The Red Cross relief effort was able to raise a staggering half a billion dollars following the devastating 2010 earthquake in Haiti that turned neighborhoods to rubble. The donations were above and beyond what was expected.
The Red Cross launched the campaign to fund project LAMIKA, which was tasked with building hundreds of permanent homes. Five years later only six homes have been built. So where has it all gone?
NPR and ProPublica began digging to see where the $500 million in funds disappeared to and what they found was dismal. A confidential Red Cross memo from program Director Judith St. Fort says “Serious program delays caused by internal issues go undressed. [Programs] are severely delayed apparently due to lack of staff and training procurement and HR.” She writes that the lack of leadership has caused “poor morale” among Haitian workers with many key employees resigning.
The memo goes on to say that senior managers disparaged the Haitian employees and implied that they were not talented or intelligent enough to handle the work.

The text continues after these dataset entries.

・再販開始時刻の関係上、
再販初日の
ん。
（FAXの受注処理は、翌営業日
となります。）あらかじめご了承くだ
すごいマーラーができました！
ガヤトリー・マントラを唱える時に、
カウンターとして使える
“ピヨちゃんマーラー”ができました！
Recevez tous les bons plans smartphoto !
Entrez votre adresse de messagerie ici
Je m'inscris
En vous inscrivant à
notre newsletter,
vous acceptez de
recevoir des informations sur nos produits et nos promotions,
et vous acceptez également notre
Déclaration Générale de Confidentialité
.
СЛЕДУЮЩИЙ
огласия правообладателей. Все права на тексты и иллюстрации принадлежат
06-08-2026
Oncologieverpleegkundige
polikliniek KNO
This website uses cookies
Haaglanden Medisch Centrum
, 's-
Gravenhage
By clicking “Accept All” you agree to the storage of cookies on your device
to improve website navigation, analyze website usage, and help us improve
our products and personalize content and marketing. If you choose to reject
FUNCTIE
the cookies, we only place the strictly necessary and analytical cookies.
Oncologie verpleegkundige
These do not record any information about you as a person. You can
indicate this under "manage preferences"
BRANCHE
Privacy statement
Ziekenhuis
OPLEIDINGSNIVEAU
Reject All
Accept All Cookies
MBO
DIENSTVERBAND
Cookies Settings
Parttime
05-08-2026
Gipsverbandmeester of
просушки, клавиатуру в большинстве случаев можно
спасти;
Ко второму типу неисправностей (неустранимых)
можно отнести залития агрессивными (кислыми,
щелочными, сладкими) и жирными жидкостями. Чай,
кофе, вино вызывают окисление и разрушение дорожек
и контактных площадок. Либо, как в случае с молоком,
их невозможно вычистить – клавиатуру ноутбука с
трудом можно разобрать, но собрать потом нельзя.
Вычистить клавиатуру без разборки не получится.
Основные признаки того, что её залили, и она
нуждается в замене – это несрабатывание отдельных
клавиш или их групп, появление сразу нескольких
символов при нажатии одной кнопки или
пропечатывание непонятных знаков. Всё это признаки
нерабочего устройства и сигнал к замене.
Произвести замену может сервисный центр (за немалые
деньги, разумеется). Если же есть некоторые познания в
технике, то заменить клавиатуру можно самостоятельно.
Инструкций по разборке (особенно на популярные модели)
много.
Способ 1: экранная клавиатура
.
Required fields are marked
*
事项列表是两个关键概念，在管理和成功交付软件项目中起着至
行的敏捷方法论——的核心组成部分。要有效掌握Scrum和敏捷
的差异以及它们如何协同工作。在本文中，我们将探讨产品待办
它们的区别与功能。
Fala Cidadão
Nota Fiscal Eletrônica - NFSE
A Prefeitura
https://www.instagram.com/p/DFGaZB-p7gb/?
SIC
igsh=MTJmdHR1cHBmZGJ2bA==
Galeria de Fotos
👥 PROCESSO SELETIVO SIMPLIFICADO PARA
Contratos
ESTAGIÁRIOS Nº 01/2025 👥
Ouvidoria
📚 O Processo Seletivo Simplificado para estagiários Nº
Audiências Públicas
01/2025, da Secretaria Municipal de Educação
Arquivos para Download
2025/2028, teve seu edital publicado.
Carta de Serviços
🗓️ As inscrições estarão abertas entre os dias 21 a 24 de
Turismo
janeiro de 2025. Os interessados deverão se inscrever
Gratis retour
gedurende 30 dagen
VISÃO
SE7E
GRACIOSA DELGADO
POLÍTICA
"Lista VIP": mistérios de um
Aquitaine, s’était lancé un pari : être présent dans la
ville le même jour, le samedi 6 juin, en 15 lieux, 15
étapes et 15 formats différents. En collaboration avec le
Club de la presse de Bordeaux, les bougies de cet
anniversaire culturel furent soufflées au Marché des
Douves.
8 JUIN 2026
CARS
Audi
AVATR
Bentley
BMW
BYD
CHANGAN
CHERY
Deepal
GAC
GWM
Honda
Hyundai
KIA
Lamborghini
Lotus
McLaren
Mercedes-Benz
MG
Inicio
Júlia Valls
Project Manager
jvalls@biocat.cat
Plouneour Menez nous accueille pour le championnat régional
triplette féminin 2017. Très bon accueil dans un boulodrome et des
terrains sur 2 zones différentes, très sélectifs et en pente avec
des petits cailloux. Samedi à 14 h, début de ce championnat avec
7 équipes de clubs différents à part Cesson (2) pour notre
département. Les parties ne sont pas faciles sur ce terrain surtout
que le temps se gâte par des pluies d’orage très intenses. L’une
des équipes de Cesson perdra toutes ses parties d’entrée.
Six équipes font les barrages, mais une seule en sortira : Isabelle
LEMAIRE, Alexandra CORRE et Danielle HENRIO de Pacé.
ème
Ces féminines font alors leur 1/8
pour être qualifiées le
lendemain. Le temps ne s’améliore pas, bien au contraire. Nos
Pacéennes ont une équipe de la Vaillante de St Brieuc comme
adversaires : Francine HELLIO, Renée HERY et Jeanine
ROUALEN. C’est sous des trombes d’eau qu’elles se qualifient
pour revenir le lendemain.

The ProPublica investigation found that project spending was severely mismanaged. The Red Cross first took a cut of the charity money for its own administrative costs and then hired other groups to do the work. Each group that was hired took extra money to cover their overhead costs as well. The charity refuses to provide a list of specific programs it ran, so it is difficult to see exactly where money was spent.
In places where staffing problems, administrative fees and other groups skimming off the top were not a problem, the issue was blatant mismanagement. According to NPR: "The review also found that officials spent some of the money teaching residents to wash their hands with soap and water. The reviewers then note that the residents do not have access to either soap or water.”
Haiti still has a long road to recovery and it is unfortunate that the Red Cross couldn’t do more to help pave it.